Hist 199 Postwar Food Shortages: Food May Day

Background:

[T]he advice of Gen. Bonner Fellers []...convinced [MacArthur] to preserve the imperial system and rule not directly but through the Japanese government during the Occupation. The Occupation ended more than 70 years ago, with the formal implementation on April 28, 1952 of the San Francisco Peace Treaty signed on Sept. 8, 1951 between Japan and 48 other nations.

The Photo:

On Sept. 27, 1945, Emperor Hirohito called on MacArthur at the U.S. Embassy in Tokyo. A photo commemorates the occasion. It ran on the front page of the next day’s papers.

The Emperor stands rigid in a very formal morning coat. At his left MacArthur stands a head taller in casual khakis with a tieless open collar, his hands in his pockets. The photo shocked the public. It brought home the fact that SCAP occupied a realm above the Emperpr, the Son of Heaven. John Dower, author of 2000’s Pulitzer Prize-winning book Embracing Defeat, observes that the photo established “MacArthur’s authority and the fact that he would stand by the Emperor.”

MacArthur saw his mission as no less than Japan’s democratization. No other conqueror would have been as magnanimous in victory or as perceptive in realizing that Japan’s pacification lay in its democratization. The Aussies and Brits, the Filipinos, French and Dutch — all wanted harsher treatment of the conquered nation.

 

Food Shortages:

People survived by black-market purchases. The food shortage continued for 2 and 1/2 years. Tokyo’s first May Day rally in 11 years took place in 1946. The 500,000-strong rally turned into a movement for increased rations. The demonstrators sat down in the plaza between Imperial Palace and the Daiichi Life Insurance (Seimei) Bldg. The demonstration spread. Alarmed, GHQ on May 19 permitted the government to release flour. The following day MacArthur warned of Occupation army intervention. The demonstrators dispersed.

MacArthur, though, not only wielded a stick — but also proffered a carrot. Between Nov. 1946 and Nov. 1947, GHQ supplied the Japanese with 1,613,315 tons of grains and 43,474 tons of canned goods. The jobs of 13 million Japanese, including soldiers, vanished at the end of the war. Over the next two years 4.13 million workers were discharged. But between January and May of 1946, only 970,000 people applied for 1.3 million positions through 540 nationwide employment agencies. Those figures bespeak the fact that the employed were little better off than the unemployed as inflation ate away buying power. Male industrial workers’ average real wages in the latter half of 1946 were 27.5 percent of those in 1934-36.

These circumstances prompted GHQ to encourage the formation of labor unions. The Communist Party spearheaded their organization.

The prewar government had driven communists underground, but GHQ legalized the party.

Apparatchiks released from prison then skillfully organized unions. Red flags flew everywhere within a year of the war’s end. Unionization had boosted private-sector wages to where they were double those of civil servants.

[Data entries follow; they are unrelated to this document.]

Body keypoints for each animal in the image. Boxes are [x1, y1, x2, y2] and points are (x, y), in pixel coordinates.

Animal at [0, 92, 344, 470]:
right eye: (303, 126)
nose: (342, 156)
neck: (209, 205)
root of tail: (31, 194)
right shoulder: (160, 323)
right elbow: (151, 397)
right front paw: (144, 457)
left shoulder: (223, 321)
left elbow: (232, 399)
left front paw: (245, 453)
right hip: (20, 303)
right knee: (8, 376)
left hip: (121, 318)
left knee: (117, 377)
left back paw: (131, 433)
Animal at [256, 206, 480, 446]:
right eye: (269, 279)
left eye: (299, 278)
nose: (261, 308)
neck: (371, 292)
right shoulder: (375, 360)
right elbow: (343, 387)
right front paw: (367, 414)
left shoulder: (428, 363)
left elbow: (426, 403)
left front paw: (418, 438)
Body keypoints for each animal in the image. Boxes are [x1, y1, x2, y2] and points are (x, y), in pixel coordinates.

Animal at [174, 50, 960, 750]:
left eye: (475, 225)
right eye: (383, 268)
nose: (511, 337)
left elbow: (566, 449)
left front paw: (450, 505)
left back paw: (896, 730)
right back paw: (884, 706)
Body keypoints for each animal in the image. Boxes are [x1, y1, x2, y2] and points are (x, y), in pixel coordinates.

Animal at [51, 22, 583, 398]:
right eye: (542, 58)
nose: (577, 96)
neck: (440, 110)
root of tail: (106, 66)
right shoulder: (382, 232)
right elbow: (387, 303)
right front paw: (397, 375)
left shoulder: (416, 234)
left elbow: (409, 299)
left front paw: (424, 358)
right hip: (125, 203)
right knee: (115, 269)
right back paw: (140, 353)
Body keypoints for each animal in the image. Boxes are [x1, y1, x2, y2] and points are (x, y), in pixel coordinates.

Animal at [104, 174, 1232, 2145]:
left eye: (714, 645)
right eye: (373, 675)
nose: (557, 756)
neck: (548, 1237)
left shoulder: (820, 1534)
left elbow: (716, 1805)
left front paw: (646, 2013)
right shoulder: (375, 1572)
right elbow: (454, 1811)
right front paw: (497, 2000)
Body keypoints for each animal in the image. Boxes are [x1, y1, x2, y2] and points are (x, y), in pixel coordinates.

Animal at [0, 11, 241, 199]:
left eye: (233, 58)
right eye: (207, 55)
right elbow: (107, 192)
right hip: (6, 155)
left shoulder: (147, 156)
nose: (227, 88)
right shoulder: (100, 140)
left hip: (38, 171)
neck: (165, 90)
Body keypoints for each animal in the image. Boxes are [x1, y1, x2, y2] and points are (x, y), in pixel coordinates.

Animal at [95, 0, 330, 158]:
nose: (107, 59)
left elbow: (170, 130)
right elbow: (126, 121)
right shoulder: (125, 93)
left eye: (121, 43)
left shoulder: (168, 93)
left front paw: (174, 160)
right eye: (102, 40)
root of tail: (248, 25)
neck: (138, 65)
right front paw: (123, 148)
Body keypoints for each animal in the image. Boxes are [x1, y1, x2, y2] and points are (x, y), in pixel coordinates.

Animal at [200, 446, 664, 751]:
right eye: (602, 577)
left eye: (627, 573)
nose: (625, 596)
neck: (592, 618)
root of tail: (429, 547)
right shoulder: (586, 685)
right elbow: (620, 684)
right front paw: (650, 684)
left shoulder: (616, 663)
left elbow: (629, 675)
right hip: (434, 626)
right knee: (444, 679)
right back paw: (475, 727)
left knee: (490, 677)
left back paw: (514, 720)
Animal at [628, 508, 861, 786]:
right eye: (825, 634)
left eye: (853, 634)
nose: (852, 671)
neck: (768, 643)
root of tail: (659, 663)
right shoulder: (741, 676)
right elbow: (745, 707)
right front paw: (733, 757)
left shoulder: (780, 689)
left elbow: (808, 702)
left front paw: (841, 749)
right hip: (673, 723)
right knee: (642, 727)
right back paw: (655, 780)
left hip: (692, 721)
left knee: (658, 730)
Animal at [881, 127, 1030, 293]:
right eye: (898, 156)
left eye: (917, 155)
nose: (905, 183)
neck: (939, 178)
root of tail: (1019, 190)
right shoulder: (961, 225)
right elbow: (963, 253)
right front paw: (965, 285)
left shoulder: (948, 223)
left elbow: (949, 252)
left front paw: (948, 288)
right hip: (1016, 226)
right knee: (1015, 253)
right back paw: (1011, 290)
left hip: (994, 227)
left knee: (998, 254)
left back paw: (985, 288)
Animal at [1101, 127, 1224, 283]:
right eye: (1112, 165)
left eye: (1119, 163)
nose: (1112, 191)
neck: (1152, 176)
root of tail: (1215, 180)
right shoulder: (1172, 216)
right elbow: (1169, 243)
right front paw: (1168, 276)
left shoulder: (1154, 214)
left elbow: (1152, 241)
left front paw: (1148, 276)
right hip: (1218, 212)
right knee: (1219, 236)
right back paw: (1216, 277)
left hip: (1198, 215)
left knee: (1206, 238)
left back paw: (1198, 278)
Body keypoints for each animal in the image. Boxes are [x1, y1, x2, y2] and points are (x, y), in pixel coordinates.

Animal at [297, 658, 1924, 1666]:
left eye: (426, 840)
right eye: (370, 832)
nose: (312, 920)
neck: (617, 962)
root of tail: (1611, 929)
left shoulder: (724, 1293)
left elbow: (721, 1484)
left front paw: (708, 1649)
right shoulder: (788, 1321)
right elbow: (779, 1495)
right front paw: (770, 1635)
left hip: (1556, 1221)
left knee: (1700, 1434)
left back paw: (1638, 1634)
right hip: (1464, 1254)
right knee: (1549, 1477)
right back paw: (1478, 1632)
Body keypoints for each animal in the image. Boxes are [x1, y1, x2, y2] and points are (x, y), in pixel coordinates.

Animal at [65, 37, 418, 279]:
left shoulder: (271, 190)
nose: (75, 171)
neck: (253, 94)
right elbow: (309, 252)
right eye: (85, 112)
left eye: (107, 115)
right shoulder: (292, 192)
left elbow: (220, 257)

On Nov. 28, 1946, civil servants’ unions established the Labor Committee of All Public Workers. The committee demanded a large pay hike. The government, which was broke, balked. The committee announced a General Strike to begin on Feb. 1, 1947. Ultimately, of course, Gen. MacArthur intervened to prevent the strike much to the disappointment and dismay of Japan's Union and Labor Leaders.